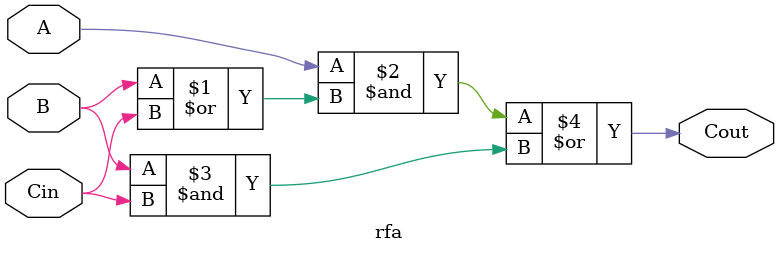
<source format=v>
module rfa (Cout, A, B, Cin);

   input A, B, Cin;

   output Cout;

   assign Cout = (A&(B|Cin)) | (B&Cin);

endmodule // rfa


</source>
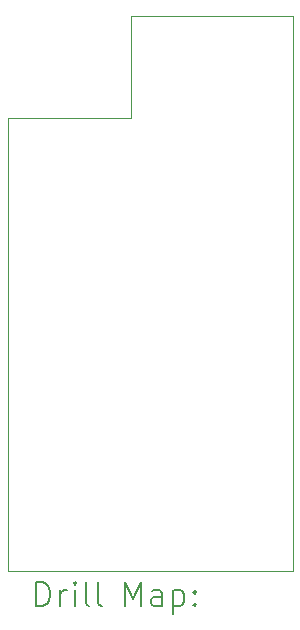
<source format=gbr>
%TF.GenerationSoftware,KiCad,Pcbnew,(7.0.0)*%
%TF.CreationDate,2023-08-04T20:04:34+01:00*%
%TF.ProjectId,DataIODecode,44617461-494f-4446-9563-6f64652e6b69,rev?*%
%TF.SameCoordinates,Original*%
%TF.FileFunction,Drillmap*%
%TF.FilePolarity,Positive*%
%FSLAX45Y45*%
G04 Gerber Fmt 4.5, Leading zero omitted, Abs format (unit mm)*
G04 Created by KiCad (PCBNEW (7.0.0)) date 2023-08-04 20:04:34*
%MOMM*%
%LPD*%
G01*
G04 APERTURE LIST*
%ADD10C,0.100000*%
%ADD11C,0.200000*%
G04 APERTURE END LIST*
D10*
X14249400Y-7924800D02*
X13208000Y-7924800D01*
X13208000Y-7924800D02*
X13208000Y-11760200D01*
X15621000Y-7061200D02*
X15621000Y-11760200D01*
X15621000Y-11760200D02*
X13208000Y-11760200D01*
X14249400Y-7061200D02*
X15621000Y-7061200D01*
X14249400Y-7924800D02*
X14249400Y-7061200D01*
D11*
X13450619Y-12058676D02*
X13450619Y-11858676D01*
X13450619Y-11858676D02*
X13498238Y-11858676D01*
X13498238Y-11858676D02*
X13526809Y-11868200D01*
X13526809Y-11868200D02*
X13545857Y-11887248D01*
X13545857Y-11887248D02*
X13555381Y-11906295D01*
X13555381Y-11906295D02*
X13564905Y-11944390D01*
X13564905Y-11944390D02*
X13564905Y-11972962D01*
X13564905Y-11972962D02*
X13555381Y-12011057D01*
X13555381Y-12011057D02*
X13545857Y-12030105D01*
X13545857Y-12030105D02*
X13526809Y-12049152D01*
X13526809Y-12049152D02*
X13498238Y-12058676D01*
X13498238Y-12058676D02*
X13450619Y-12058676D01*
X13650619Y-12058676D02*
X13650619Y-11925343D01*
X13650619Y-11963438D02*
X13660143Y-11944390D01*
X13660143Y-11944390D02*
X13669667Y-11934867D01*
X13669667Y-11934867D02*
X13688714Y-11925343D01*
X13688714Y-11925343D02*
X13707762Y-11925343D01*
X13774428Y-12058676D02*
X13774428Y-11925343D01*
X13774428Y-11858676D02*
X13764905Y-11868200D01*
X13764905Y-11868200D02*
X13774428Y-11877724D01*
X13774428Y-11877724D02*
X13783952Y-11868200D01*
X13783952Y-11868200D02*
X13774428Y-11858676D01*
X13774428Y-11858676D02*
X13774428Y-11877724D01*
X13898238Y-12058676D02*
X13879190Y-12049152D01*
X13879190Y-12049152D02*
X13869667Y-12030105D01*
X13869667Y-12030105D02*
X13869667Y-11858676D01*
X14003000Y-12058676D02*
X13983952Y-12049152D01*
X13983952Y-12049152D02*
X13974428Y-12030105D01*
X13974428Y-12030105D02*
X13974428Y-11858676D01*
X14199190Y-12058676D02*
X14199190Y-11858676D01*
X14199190Y-11858676D02*
X14265857Y-12001533D01*
X14265857Y-12001533D02*
X14332524Y-11858676D01*
X14332524Y-11858676D02*
X14332524Y-12058676D01*
X14513476Y-12058676D02*
X14513476Y-11953914D01*
X14513476Y-11953914D02*
X14503952Y-11934867D01*
X14503952Y-11934867D02*
X14484905Y-11925343D01*
X14484905Y-11925343D02*
X14446809Y-11925343D01*
X14446809Y-11925343D02*
X14427762Y-11934867D01*
X14513476Y-12049152D02*
X14494428Y-12058676D01*
X14494428Y-12058676D02*
X14446809Y-12058676D01*
X14446809Y-12058676D02*
X14427762Y-12049152D01*
X14427762Y-12049152D02*
X14418238Y-12030105D01*
X14418238Y-12030105D02*
X14418238Y-12011057D01*
X14418238Y-12011057D02*
X14427762Y-11992009D01*
X14427762Y-11992009D02*
X14446809Y-11982486D01*
X14446809Y-11982486D02*
X14494428Y-11982486D01*
X14494428Y-11982486D02*
X14513476Y-11972962D01*
X14608714Y-11925343D02*
X14608714Y-12125343D01*
X14608714Y-11934867D02*
X14627762Y-11925343D01*
X14627762Y-11925343D02*
X14665857Y-11925343D01*
X14665857Y-11925343D02*
X14684905Y-11934867D01*
X14684905Y-11934867D02*
X14694428Y-11944390D01*
X14694428Y-11944390D02*
X14703952Y-11963438D01*
X14703952Y-11963438D02*
X14703952Y-12020581D01*
X14703952Y-12020581D02*
X14694428Y-12039628D01*
X14694428Y-12039628D02*
X14684905Y-12049152D01*
X14684905Y-12049152D02*
X14665857Y-12058676D01*
X14665857Y-12058676D02*
X14627762Y-12058676D01*
X14627762Y-12058676D02*
X14608714Y-12049152D01*
X14789667Y-12039628D02*
X14799190Y-12049152D01*
X14799190Y-12049152D02*
X14789667Y-12058676D01*
X14789667Y-12058676D02*
X14780143Y-12049152D01*
X14780143Y-12049152D02*
X14789667Y-12039628D01*
X14789667Y-12039628D02*
X14789667Y-12058676D01*
X14789667Y-11934867D02*
X14799190Y-11944390D01*
X14799190Y-11944390D02*
X14789667Y-11953914D01*
X14789667Y-11953914D02*
X14780143Y-11944390D01*
X14780143Y-11944390D02*
X14789667Y-11934867D01*
X14789667Y-11934867D02*
X14789667Y-11953914D01*
M02*

</source>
----------
ACTION ITEM - Retype, in the same exact form, the lines of the material above from the line holding "X13869667Y-12030105D02*" through the line holding "X14446809Y-11925343D01*".

PROBLEM SOLUTION -
X13869667Y-12030105D02*
X13869667Y-11858676D01*
X14003000Y-12058676D02*
X13983952Y-12049152D01*
X13983952Y-12049152D02*
X13974428Y-12030105D01*
X13974428Y-12030105D02*
X13974428Y-11858676D01*
X14199190Y-12058676D02*
X14199190Y-11858676D01*
X14199190Y-11858676D02*
X14265857Y-12001533D01*
X14265857Y-12001533D02*
X14332524Y-11858676D01*
X14332524Y-11858676D02*
X14332524Y-12058676D01*
X14513476Y-12058676D02*
X14513476Y-11953914D01*
X14513476Y-11953914D02*
X14503952Y-11934867D01*
X14503952Y-11934867D02*
X14484905Y-11925343D01*
X14484905Y-11925343D02*
X14446809Y-11925343D01*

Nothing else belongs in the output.